There are over 9 million pictures on Instagram tagged #girlboss. Of course I’m all for female empowerment and equality in the workplace, and all-female boards of directors should be top of the agenda. But what happens when this message starts to overload? When it starts to make the rest of us feel like failures because we don’t meet the girlboss criteria? If every woman were a girlboss, no one would have a team!

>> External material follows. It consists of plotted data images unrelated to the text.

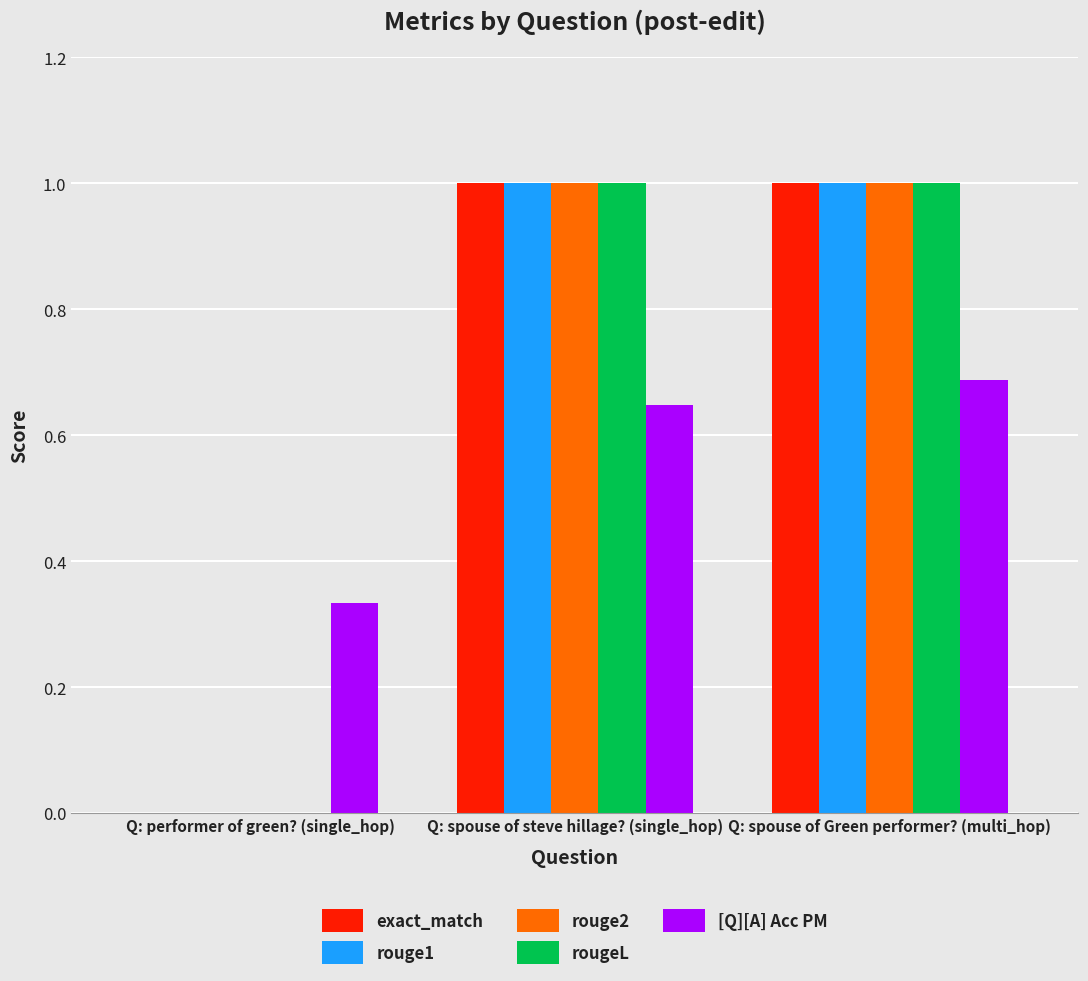

Is the value of rouge2 at Q: spouse of Green performer? (multi_hop) greater than the value of rouge1 at Q: performer of green? (single_hop)?

Yes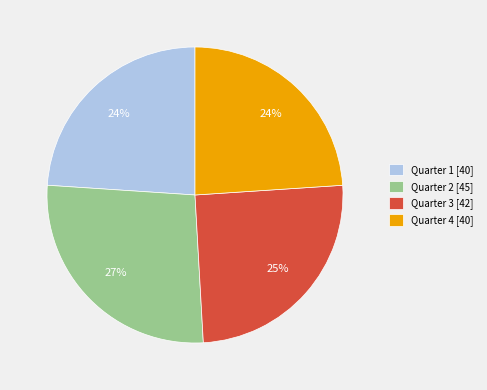

How many segments does this pie chart have?

4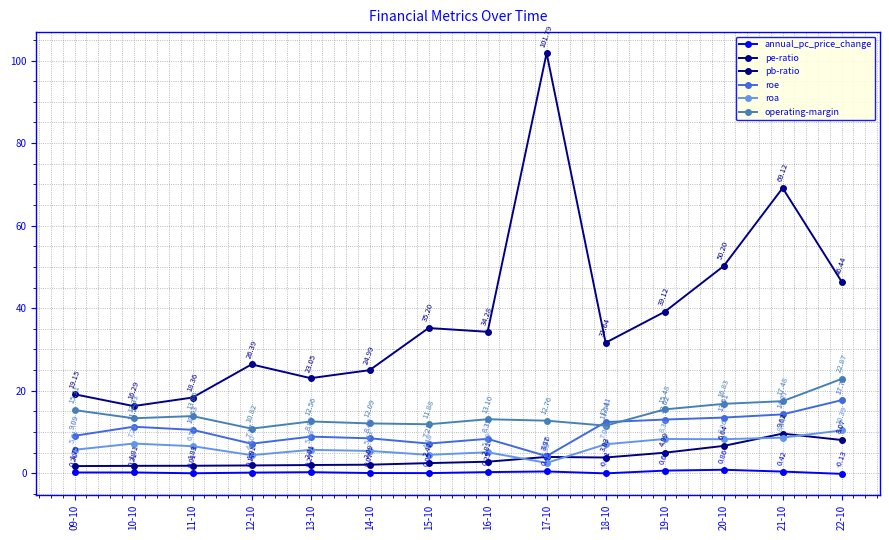

How many lines are shown in the chart?

6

Mal, a teaching assistant, told me that turning 30 was a lightbulb moment for her. She had spent the previous six years of her life working in fashion and feeling inadequate. “That paired with my constant battle with depression, set me on a course of rediscovery. And a re-evaluation of what mattered,” she explained. “I started making significant changes in the way I measured my success. One of the first things I did was to stop scrolling through Facebook timelines and measuring my success by what I saw. I decided I needed to be able to relate to my reflection first and foremost.” She decided she would stop letting society dictate what success looked like. “I am successful in my own right,” she proclaimed, “despite not owning my own home or being at the so-called 'top of my game' at work. But I have discovered happiness with who I am and within myself, a feeling that gets me up every morning. For that I am grateful.”

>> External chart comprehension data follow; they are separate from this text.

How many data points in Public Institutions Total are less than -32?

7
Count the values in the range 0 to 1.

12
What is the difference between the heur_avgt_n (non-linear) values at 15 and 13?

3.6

The truth is that most of us are average. For every Sheryl Sandberg there are thousands of entrepreneurs who don’t get the investment they’re after. For every Meryl Streep there are thousands of actresses who will never win an Oscar, let alone star in a feature film, and for every J.K. Rowling there are tons of desperate writers, like me, trying to forge a career and who will probably never, no matter how hard they work, get their book published. We can’t all look like Cara Delevingne, sing like Beyoncé, run like Jessica Ennis-Hill or make money like Natalie Massenet. These women are the exceptions to the rule, not the other way around. We tend to forget this, and punish ourselves for not fitting the #girlboss stereotype, while simultaneously criticising our peers for being too “basic”.
#Basicbitch has become the worst insult to bestow on another woman. It simultaneously puts down one type of woman while elevating another. It assumes that certain women – those who are hip, cool and ahead of the trends – are somehow better, more worthy of respect and a celebrated position within society. And to top it all off, it's only ever used by women to describe another woman; never once have I heard a lad mate utter the words, "Eurgh, she's so basic".
Isn't it about time we started reclaiming the term and owning our basic-ness a bit more? I’m not saying we should all drop what we’re doing and give up on our dreams. But when our best efforts don’t match up to the goal we had in mind, should we accept being average? Maybe by accepting our averageness, the pressure to succeed might dissipate. Our thoughts, rather than screaming at us that we are failures, will instead find clarity, space and energy to develop, and in turn, so will we.
Slowly a new voice is creeping into my consciousness. Katie Collins. Katie likes pumpkin spiced lattes, the Kardashians and wearing onesies. Her favourite word is 'literally', closely followed by 'totes'. She has a nine-to-five job (not 'career') in an office a short commute from her flat. She spends her weekends brunching, having her gel nails reapplied and watching Strictly on the sofa, curled up with a Domino's. Katie is content and happy.
“You are enough,” she whispers. “You are enough.”